Mr. Immelt has moved aggressively to spin off or sell off parts of GE's financial business. He has not been reluctant to move in this area. But given the size and risks involved in cutting the Alstom deal and bringing it to completion, he has really taken on a major task, one that could add a massive amount to Mr. Immelt's own legacy.
And speaking of Mr. Immelt's legacy, this gets back to my previous post on General Electric. It appears that "Immelt 'has led several board discussions about shortening the expected tenure of GE's next chief executive to between 10 to 15 years.'"
Mr. Immelt has been the CEO for almost 13 years. But as I reported in my post, "directors increasingly expect that he will step down before reaching the two-decade mark…"
I added, "I could see that Immelt might want to stay for a few more years to see the consequences of his efforts to re-structure the company. Then he could go out on a high note talking about how he turned around the company and got it refocused."
This would be quite a legacy.
Alstom's Chairman and Chief Executive Officer Patrick Kron appears to be really pushing the deal, and it seems to me that, given the French government's position and the fact that Siemens is preparing a competitive bid, the role of the Alstom leader is going to be crucial. Mr. Kron apparently has reason to take a strong position in the effort, not only because he sees it to be a good deal for Alstom, but also, according to The Wall Street Journal, because he has issues with both the French government and with Siemens.

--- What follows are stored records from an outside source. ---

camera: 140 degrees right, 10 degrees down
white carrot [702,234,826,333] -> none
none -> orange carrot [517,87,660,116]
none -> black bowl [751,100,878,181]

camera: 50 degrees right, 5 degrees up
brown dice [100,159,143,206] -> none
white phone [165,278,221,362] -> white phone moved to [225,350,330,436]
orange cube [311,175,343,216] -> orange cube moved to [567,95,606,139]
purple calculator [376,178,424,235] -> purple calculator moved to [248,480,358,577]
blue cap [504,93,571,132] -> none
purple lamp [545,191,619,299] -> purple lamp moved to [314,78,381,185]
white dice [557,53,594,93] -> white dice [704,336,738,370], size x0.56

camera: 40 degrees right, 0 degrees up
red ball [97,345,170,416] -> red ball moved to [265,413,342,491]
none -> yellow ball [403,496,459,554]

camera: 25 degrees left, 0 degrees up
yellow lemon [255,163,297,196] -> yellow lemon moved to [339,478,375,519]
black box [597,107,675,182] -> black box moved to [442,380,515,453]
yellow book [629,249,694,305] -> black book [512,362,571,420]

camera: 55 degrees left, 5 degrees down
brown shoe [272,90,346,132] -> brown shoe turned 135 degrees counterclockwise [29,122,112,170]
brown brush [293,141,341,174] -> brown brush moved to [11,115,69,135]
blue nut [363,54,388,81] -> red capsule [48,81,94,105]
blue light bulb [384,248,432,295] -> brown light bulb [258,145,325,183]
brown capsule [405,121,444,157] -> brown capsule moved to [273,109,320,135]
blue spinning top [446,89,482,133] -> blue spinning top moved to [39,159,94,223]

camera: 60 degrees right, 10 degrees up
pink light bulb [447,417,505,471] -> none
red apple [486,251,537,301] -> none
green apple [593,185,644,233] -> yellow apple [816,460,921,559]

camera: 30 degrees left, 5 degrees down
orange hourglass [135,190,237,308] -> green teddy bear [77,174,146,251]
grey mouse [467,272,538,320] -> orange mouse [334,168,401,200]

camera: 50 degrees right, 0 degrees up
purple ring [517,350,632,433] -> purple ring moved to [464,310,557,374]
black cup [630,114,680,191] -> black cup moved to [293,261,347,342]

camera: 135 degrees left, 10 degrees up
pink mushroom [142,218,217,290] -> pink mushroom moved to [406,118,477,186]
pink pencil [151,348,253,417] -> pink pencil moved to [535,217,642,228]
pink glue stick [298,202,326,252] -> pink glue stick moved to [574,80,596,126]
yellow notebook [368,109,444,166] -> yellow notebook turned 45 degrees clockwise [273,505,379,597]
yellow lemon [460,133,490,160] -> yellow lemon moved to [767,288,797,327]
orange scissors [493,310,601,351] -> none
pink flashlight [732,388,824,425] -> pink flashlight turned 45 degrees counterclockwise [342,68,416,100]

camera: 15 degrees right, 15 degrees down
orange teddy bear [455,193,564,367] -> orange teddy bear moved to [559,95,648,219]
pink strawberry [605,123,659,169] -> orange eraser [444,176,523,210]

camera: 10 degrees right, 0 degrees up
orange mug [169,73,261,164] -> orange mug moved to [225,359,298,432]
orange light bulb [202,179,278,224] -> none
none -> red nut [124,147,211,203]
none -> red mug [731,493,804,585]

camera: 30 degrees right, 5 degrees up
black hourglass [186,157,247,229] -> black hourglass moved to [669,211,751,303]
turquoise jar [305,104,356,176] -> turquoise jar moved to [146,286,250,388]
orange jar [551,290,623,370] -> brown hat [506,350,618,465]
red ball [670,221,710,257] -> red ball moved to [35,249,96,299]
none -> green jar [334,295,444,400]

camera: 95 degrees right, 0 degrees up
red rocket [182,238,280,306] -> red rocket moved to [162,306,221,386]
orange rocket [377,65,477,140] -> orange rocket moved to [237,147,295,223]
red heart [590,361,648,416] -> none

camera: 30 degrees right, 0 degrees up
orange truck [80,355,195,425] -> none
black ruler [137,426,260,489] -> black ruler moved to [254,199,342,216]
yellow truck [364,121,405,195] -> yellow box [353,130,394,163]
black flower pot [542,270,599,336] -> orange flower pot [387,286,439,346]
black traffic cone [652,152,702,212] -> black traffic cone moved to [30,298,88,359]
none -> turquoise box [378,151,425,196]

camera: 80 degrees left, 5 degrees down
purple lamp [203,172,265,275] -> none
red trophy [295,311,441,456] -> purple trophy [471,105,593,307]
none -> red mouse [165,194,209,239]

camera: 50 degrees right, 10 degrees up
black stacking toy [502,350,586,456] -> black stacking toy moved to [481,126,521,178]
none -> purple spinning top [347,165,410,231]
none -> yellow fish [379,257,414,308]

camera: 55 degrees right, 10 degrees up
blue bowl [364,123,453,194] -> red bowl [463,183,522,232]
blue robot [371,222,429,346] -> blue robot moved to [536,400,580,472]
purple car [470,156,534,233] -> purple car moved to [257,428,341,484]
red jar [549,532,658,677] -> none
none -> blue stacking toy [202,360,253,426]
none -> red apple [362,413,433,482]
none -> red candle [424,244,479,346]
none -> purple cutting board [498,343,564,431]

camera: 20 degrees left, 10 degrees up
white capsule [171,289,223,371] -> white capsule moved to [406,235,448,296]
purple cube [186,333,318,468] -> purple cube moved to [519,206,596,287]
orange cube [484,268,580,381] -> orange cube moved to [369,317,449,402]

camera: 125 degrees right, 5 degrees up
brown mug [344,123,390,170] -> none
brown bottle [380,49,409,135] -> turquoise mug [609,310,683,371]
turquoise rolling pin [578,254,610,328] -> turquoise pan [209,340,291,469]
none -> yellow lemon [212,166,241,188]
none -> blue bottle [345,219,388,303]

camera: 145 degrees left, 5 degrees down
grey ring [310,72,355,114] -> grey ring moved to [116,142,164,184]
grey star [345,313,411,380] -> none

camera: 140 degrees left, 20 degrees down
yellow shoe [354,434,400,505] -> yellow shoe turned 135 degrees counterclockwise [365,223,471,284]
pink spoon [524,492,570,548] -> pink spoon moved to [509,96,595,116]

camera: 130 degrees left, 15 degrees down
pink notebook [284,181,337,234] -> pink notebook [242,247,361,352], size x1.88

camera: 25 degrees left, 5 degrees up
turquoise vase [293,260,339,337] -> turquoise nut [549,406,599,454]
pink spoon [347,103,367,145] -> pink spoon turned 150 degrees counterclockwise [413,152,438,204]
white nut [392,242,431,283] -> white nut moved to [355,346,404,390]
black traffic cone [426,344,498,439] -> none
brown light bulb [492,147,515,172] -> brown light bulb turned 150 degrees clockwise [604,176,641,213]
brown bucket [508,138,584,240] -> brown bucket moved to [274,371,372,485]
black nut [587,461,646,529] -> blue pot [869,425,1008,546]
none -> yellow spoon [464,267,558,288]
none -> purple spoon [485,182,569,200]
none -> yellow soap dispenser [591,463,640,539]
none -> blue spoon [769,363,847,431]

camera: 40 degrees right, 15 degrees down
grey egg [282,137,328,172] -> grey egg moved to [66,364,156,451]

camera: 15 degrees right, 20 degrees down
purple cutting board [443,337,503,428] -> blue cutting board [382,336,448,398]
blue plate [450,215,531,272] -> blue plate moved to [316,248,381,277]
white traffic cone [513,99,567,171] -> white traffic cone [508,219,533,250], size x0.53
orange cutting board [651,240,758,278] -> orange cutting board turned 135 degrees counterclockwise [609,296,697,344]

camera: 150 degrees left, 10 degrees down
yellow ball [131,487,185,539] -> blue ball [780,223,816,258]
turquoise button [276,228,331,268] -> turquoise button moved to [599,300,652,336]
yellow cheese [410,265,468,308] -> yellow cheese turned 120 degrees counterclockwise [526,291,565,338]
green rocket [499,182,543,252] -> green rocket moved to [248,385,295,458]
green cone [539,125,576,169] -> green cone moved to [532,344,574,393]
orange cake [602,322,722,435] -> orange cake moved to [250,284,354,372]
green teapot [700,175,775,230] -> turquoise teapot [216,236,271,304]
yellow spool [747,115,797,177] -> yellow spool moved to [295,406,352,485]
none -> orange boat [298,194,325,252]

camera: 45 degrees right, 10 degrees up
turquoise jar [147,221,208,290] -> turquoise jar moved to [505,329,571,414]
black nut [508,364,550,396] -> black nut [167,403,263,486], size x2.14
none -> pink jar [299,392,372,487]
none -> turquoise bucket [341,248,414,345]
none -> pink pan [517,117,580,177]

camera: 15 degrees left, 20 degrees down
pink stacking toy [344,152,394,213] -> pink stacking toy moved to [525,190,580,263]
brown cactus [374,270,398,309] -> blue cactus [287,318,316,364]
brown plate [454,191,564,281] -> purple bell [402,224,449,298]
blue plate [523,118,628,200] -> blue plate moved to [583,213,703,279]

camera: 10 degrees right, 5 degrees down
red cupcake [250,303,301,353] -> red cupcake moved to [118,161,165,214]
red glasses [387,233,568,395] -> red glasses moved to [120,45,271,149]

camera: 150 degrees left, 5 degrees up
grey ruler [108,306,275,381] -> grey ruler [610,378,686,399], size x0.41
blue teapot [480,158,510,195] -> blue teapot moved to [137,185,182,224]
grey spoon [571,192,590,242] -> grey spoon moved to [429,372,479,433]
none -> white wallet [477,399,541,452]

Furthermore, the Alstom Board of Directors "has unanimously supported GE's bid," although it accepts the fact that it has a "fiduciary duty" to consider any bid given it by Siemens. In addition, Alstom's biggest shareholder, the billionaire Martin Bouygues, is strongly in favor of the deal.
In terms of the economics of the deal, it is crucial that GE is well versed in the part of Alstom's business that it is acquiring - the power and energy units. Immelt is not making a "conglomerate" acquisition. And the basic justification for the transaction has to do with scale. The power and energy business requires a large commitment of physical capital to the enterprise, and the ability to make the returns necessary on its investment is highly dependent upon achieving more scale.
Alstom's performance has suffered in recent years because of the economic turmoil going on in Europe and because of the growing role that Asia is playing in the European continent. The power and energy units make up approximately 70 percent of the company's operations. Achieving a greater scale is very important for these units to gain maximum performance.
It looks as if Jeff Immelt has really taken charge of the future of General Electric and is moving it in a realistic and sensible direction.
I must admit that I have not always been a big Immelt fan. Historically, successful CEOs have had to act decisively in the first two or three years of their tenure to make the changes that they perceive are needed in the large organization they take over. If they don't, they lose their opportunity and the company tends to stagnate.
Looking back, it looked to me as if Immelt was a relatively ineffective CEO in his early years. However, this may not have totally been the case. The "legacy" culture that existed along with the returns that were being posted - in his early years, GE earned at least a 15 percent return on equity - apparently made it very difficult to introduce change.
As mentioned above, Mr. Immelt moved during the Great Recession. The centerpiece of this movement came with the realization that GE has to reduce its reliance on the financial side of its business. Immelt took advantage of this opportunity and initiated change. He has since built on that change. It appears as if he has a good chance of creating a strong "legacy" himself, building a strong and focused General Electric for his successor, whoever or whenever that might be. I hope he succeeds.